Monday, March 1, 2010

The Case for Business Ownership - Build Systems Not Buckets

Image not available.How much can you sell your job for? Better yet, who has control over when your job is sold and bought? Your employer, right - you're either hired or fired.

After 20 years, how much can you sell your job for?

If you own a business, how much can you sell your business for? Either your accountant or the Small Business Development Center can tell you, correct?

If it involves a building that your business has purchased for you over the years you can perform a comparable market analysis to determine the value.

If you are selling a cash flowing business then the computation used is the earnings approach ... the accounting net profit plus excess owner's salary, plus depreciation/amortization expense, plus discretionary and extraordinary one-time expenses divided by a capitalization rate. (the equivalent to the required return on investment on earnings which can range anywhere from 20% to 40% for small business.)

After 20 years, how much can you sell your business for?

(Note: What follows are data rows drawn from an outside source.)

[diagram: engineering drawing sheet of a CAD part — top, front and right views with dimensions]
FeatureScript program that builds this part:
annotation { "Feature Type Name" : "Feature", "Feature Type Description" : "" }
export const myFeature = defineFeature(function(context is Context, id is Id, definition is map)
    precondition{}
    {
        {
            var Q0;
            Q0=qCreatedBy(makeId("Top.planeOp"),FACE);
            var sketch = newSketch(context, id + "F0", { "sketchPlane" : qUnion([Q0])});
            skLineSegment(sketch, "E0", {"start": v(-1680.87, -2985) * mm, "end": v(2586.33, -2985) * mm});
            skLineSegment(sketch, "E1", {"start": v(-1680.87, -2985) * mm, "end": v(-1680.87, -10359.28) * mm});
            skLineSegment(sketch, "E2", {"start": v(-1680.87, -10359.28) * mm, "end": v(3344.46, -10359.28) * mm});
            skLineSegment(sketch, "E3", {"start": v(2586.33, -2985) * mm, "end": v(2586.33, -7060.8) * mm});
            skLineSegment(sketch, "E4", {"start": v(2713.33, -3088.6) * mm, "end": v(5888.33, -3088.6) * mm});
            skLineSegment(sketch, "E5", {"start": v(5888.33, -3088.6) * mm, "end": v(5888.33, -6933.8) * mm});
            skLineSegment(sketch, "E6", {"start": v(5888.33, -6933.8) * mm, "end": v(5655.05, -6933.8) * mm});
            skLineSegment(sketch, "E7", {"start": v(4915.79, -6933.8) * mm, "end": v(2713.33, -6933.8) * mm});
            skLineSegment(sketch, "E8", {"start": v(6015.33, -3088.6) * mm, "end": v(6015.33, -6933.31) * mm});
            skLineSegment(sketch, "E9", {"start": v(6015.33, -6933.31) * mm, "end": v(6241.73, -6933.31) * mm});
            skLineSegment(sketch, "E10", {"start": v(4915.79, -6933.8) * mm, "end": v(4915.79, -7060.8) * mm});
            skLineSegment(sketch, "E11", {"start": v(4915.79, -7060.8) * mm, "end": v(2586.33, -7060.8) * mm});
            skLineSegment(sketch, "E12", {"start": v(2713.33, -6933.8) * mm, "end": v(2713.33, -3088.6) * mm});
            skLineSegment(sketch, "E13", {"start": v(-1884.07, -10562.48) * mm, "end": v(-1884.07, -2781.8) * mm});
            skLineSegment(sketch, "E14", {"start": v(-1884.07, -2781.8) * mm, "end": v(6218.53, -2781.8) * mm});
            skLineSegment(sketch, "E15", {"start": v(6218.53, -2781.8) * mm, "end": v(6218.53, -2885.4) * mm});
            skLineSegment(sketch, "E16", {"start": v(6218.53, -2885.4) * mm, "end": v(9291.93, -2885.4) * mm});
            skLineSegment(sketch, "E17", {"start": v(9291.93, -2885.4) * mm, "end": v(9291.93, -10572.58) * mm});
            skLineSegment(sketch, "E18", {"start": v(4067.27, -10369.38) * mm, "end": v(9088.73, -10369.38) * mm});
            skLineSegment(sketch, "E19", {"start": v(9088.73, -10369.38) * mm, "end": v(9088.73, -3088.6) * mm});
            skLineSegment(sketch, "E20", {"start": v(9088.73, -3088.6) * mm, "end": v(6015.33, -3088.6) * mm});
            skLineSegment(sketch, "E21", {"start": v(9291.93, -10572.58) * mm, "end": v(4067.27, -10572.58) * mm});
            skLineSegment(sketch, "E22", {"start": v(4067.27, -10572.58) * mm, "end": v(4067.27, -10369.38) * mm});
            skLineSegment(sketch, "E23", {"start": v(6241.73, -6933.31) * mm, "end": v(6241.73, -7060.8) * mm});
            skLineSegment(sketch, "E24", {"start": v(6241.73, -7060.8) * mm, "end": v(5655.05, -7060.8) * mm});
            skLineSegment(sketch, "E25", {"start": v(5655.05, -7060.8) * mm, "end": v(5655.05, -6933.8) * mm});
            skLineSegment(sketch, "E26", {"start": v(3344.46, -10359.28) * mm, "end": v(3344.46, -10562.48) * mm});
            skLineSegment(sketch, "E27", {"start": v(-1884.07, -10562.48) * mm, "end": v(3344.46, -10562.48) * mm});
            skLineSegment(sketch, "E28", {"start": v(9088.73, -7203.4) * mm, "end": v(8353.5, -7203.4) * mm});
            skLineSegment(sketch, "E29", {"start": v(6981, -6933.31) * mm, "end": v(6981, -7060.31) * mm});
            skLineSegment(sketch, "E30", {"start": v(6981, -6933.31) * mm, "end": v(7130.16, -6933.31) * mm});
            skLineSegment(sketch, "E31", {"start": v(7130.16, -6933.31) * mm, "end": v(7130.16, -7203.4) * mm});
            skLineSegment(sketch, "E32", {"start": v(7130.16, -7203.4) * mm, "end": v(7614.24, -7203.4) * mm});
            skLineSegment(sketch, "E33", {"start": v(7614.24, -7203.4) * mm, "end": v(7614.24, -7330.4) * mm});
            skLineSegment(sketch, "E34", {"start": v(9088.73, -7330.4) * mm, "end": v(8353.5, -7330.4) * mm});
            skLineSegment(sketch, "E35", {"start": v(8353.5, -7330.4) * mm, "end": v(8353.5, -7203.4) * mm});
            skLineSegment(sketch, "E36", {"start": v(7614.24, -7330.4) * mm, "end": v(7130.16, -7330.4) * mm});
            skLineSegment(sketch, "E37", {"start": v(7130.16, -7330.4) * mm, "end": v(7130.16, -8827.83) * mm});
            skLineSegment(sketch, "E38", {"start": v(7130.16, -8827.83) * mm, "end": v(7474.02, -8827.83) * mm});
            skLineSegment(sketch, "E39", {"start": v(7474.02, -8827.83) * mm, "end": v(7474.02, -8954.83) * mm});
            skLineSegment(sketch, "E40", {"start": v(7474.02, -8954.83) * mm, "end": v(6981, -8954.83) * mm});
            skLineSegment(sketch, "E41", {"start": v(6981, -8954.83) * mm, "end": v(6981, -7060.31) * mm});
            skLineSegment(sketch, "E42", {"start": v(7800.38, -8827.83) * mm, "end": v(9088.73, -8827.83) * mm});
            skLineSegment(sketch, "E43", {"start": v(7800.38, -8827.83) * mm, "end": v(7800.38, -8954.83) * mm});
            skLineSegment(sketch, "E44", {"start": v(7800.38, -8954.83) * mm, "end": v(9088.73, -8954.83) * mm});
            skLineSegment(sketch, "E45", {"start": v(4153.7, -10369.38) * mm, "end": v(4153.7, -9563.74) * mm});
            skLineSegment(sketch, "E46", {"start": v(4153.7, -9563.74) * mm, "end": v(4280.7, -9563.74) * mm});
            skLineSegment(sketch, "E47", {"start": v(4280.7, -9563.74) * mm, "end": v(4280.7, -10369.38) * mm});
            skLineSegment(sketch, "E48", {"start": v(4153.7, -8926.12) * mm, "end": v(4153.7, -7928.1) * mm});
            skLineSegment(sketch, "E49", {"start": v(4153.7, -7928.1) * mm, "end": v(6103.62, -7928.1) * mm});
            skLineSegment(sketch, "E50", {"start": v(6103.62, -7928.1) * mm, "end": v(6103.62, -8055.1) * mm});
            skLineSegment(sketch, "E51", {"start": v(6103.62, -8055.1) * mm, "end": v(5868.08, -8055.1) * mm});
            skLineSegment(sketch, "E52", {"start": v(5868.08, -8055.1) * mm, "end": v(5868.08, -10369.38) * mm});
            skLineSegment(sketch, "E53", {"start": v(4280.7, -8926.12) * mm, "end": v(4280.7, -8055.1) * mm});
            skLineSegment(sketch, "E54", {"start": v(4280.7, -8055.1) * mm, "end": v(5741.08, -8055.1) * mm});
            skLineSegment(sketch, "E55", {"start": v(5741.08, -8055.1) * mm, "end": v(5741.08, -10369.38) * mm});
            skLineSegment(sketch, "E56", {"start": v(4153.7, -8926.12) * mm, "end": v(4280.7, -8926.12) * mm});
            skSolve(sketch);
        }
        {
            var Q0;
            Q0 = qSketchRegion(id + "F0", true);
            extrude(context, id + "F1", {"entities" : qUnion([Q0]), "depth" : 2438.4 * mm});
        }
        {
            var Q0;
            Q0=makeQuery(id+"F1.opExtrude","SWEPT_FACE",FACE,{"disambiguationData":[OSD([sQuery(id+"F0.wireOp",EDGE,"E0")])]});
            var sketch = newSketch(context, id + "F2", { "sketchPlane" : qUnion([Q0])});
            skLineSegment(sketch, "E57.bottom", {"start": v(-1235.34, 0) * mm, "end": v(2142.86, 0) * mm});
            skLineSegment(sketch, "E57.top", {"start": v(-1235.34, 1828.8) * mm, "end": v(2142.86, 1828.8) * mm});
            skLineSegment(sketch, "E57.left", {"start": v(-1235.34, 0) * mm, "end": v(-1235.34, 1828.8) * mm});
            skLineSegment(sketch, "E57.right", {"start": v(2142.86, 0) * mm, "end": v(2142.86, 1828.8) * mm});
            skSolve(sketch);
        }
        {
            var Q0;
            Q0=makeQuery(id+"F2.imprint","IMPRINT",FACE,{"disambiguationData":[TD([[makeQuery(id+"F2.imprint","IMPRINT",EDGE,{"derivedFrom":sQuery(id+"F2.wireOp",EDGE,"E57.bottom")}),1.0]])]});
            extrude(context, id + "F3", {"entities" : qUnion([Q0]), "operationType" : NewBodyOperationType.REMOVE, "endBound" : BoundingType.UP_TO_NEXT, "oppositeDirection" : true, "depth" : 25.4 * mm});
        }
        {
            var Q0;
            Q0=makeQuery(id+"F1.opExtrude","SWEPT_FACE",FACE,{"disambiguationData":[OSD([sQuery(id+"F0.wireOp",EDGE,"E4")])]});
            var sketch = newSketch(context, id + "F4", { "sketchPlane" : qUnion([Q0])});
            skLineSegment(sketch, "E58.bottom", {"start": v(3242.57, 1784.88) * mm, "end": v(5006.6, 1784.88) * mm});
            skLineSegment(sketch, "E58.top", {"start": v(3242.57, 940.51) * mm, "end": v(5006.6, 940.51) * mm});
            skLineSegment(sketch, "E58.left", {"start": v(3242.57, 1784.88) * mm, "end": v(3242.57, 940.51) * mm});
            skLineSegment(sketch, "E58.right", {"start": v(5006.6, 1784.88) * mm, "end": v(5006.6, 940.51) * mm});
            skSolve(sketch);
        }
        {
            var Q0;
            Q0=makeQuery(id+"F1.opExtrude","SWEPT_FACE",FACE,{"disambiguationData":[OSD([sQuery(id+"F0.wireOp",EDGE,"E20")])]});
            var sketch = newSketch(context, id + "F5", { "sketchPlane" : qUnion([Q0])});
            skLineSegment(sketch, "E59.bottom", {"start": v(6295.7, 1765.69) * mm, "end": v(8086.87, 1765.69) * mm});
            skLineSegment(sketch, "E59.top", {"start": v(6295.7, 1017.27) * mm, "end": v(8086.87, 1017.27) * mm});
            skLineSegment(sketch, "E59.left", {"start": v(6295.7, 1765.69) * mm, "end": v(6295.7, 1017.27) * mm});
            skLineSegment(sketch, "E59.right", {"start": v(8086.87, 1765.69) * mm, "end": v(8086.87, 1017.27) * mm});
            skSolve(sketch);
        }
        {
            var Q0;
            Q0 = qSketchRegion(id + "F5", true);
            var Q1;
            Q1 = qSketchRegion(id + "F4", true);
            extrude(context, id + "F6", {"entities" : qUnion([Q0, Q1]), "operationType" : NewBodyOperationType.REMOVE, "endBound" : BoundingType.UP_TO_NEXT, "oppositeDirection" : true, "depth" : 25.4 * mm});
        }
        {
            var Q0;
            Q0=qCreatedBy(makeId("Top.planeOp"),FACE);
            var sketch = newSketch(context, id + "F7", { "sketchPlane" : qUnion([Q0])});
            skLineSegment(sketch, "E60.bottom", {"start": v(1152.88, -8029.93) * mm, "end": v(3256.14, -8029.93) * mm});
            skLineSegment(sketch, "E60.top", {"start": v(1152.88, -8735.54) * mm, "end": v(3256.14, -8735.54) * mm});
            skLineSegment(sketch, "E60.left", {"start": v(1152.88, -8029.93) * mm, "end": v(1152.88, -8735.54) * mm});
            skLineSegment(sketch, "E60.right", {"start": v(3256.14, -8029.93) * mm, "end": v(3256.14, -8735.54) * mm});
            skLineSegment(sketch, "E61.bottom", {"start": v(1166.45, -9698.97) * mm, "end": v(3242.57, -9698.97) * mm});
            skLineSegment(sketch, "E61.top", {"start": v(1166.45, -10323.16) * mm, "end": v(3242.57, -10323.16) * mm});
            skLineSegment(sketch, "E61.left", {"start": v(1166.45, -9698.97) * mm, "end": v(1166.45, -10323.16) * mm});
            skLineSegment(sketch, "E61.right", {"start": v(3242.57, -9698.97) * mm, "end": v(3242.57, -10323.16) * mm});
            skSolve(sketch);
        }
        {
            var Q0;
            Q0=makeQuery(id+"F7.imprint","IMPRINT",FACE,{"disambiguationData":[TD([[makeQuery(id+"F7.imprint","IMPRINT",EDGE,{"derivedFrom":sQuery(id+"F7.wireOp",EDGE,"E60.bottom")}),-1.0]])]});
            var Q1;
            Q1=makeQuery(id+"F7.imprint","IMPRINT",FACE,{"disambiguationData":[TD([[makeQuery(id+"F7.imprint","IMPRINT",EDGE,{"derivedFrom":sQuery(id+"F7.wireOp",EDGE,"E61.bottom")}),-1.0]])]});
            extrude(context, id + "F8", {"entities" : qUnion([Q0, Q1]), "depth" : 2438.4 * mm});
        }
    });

Also, where does one receive favorable tax treatment - as an employee or business owner? Robert Kiyosaki author of Rich Dad, Poor Dad provides us with this simple quadrant:

On the left side we have Employees and Specialists or Small Business owner's. On the right we have Business Owner's and Investors. To get favorable tax treatment and to accelerate your wealth building capabilities, you want to be on the right side of the quadrant in the B's and I's. An employee is taxed off the top and then spends what is left over. A business owner receives an income, spends and is then taxed on what is left over.

The quadrant brings up another point - what is the difference between a Business Owner and an S or Small Business owner? The Business Owner owns a system as illustrated by this simple analogy:

A small town in need of water identifies a quality source, a large lake one mile away. Two budding entrepreneurs start a business to deliver the water to the town. The first gal gets a bucket on day one and starts tenaciously hauling, making about a $100 a day. The second gal plans for 6 months, visits the Small Business Development Center, writes a business plan, incorporates, secures financing from her banker, meets with the zoning commission, buys insurance, hires employees, builds a pipeline and starts pumping water to the town for about $1,000 a day.

The first gal seeing this starts hauling two buckets a day, hires her son into the business, starts working 12 hours a day and after 12 months of this, folds and goes back to her day job.